Untuk keduakalinya saya akan menuju daerah tertinggi di Indonesia yaitu Dieng. Setahun lebih yang lalu saya sudah mengunjungi Dieng bersama teman- teman seperjalanan. Kali ini sedikit berbeda dengan biasanya, ya karena saya mengantarkan orang- orang yang ingin mengunjungi Dieng. Bersama team Travollution ada Hafiz, Andi, Endang dan saya sendiri Fathur sebagai team leader dalam perjalanan atau Trip menuju Dieng atau mereka sering menyebutnya negri diatas awan. Perjalan di mulai dengan berkumpul bersama atau bahasa gaulnya meeting point di Plasa Semanggi pada pukul 20:00. Saya tau dan sudah mencium bau bau bahwa Jakarta akan hujan menjelang magrib maka seusai ashar saya memilih untuk berangkat terlebih dahulu. Hujan datang lebih awal tanpa memberikan konfirmasi membuat saya haru berlari dengan menggendong carier 80liter melintasi kerumunan dan hamburan manusia di sekitar halte busway Benhill. Sedikit basah karena sempat kehujanan menjelang tiba di depan Plasa Semanggi. Segera mencari tempat yang nyaman untuk berteduh dan menunggu peserta serta 3 kawan saya sebagai TL. Sampailah pada pukul 21:00 semua peserta sudah berkumpul dan siap di berangkatkan, bersama 70 peserta dan 4 team leader kami melaju menuju Dieng.
Pagi hari menjelang matahari terbit kami berhenti sebentar di perbatasan Tegal- Wonosobo untuk menunaikan shalat subuh bagi yang menjalankan. Kemudian dilanjutkan menuju Dieng dengan melewati jalur pintas berdasarkan GPS namun malah sedikit membuat kami tersesat kehilangan arah. Beberapa peserta mulai bertanya- tanya apakah kita salah arah dan kapan sampainya???, saya hanya bisa menjawab sebisanya dan berusaha menenangkan :).
Sampailah kami di tujuan dari perjalanan panjang ini, Dataran Tinggi Dieng dengan ketinggian 2100 mdpl sebagai Daerah tertinggi di dunia setelah Tibet. Saya sendiri menyebutnya Tibetnya INDONESIA, orang- orang yang memiliki khas warna kulit eksotis pegunungan lah yang membuat mirip dengan Tibet, cuma bedanya Tibet adalah Chinese sedangkan Dieng adalah Javanese. Capek lemas dan lapar itulah saat kami tiba di kawasan wisata Dieng, maka diantarkanlah kami ke homestay yang nantinya adalah sebagai tempat untuk berlindung dari dinginnya malam Dieng. Sekedar membersihkan diri kemudian bersantai dan menikmati secangkir kopi atau teh cukup untuk me-rileks-kan tubuh.

■ Data yang Diberikan

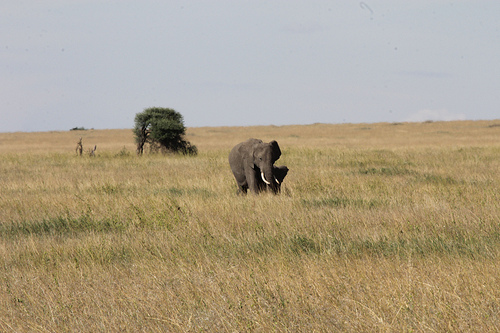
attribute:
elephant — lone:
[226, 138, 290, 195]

...

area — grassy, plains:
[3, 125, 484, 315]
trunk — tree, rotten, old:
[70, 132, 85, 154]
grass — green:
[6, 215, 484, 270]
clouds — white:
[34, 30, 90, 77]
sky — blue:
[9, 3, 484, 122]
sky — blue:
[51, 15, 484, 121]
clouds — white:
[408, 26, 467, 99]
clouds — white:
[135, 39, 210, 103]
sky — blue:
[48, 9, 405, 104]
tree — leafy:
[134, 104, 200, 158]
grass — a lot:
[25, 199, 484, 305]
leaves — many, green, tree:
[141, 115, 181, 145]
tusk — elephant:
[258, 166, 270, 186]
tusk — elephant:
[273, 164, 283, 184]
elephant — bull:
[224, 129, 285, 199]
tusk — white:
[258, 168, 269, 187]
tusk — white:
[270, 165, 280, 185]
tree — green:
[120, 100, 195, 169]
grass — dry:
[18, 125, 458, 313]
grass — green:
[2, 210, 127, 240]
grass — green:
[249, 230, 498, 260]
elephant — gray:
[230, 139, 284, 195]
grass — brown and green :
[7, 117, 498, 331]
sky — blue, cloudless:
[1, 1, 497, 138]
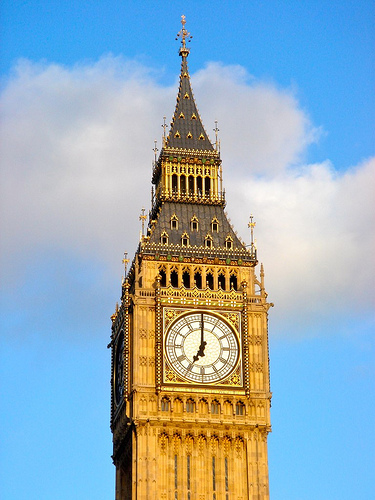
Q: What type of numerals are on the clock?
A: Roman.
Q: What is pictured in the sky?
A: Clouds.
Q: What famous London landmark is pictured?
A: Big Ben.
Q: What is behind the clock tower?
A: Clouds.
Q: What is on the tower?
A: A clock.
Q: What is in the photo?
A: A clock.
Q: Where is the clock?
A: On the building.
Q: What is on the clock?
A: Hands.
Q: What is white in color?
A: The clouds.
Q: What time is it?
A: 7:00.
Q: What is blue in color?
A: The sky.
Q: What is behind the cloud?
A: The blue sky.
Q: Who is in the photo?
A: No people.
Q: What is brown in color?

■ Soal Latihan
a: Jawablah pertanyaan berikut berdasarkan teks perjalanan ke Dieng.
(i) Pada pukul berapa semua peserta sudah berkumpul dan siap diberangkatkan?
(ii) Di perbatasan mana rombongan berhenti untuk menunaikan shalat subuh?
(iii) Berapa ketinggian Dataran Tinggi Dieng menurut teks itu?
b: Tuliskan kembali tanpa perubahan seluruh bagian teks perjalanan ke Dieng, mulai dari "Pagi hari menjelang" hingga "berusaha menenangkan :).".
c: Tentukan apakah setiap pernyataan berikut sesuai dengan teks perjalanan ke Dieng, lalu jawab ya atau tidak disertai kutipan kata-kata dari teks yang menjadi penentunya.
(i) Penulis baru pertama kali pergi ke Dieng.
(ii) Rombongan yang berangkat ke Dieng terdiri atas 70 peserta dan 4 team leader.
(iii) Jalur pintas berdasarkan GPS membuat rombongan tiba di Dieng tanpa hambatan.

■ Jawaban Kegiatan
a:
(i) Pukul 21:00.
(ii) Di perbatasan Tegal-Wonosobo.
(iii) 2100 mdpl.

b:
Pagi hari menjelang matahari terbit kami berhenti sebentar di perbatasan Tegal- Wonosobo untuk menunaikan shalat subuh bagi yang menjalankan. Kemudian dilanjutkan menuju Dieng dengan melewati jalur pintas berdasarkan GPS namun malah sedikit membuat kami tersesat kehilangan arah. Beberapa peserta mulai bertanya- tanya apakah kita salah arah dan kapan sampainya???, saya hanya bisa menjawab sebisanya dan berusaha menenangkan :).

c:
(i) Tidak. "Untuk keduakalinya saya akan menuju daerah tertinggi di Indonesia yaitu Dieng."
(ii) Ya. "bersama 70 peserta dan 4 team leader kami melaju menuju Dieng."
(iii) Tidak. "namun malah sedikit membuat kami tersesat kehilangan arah."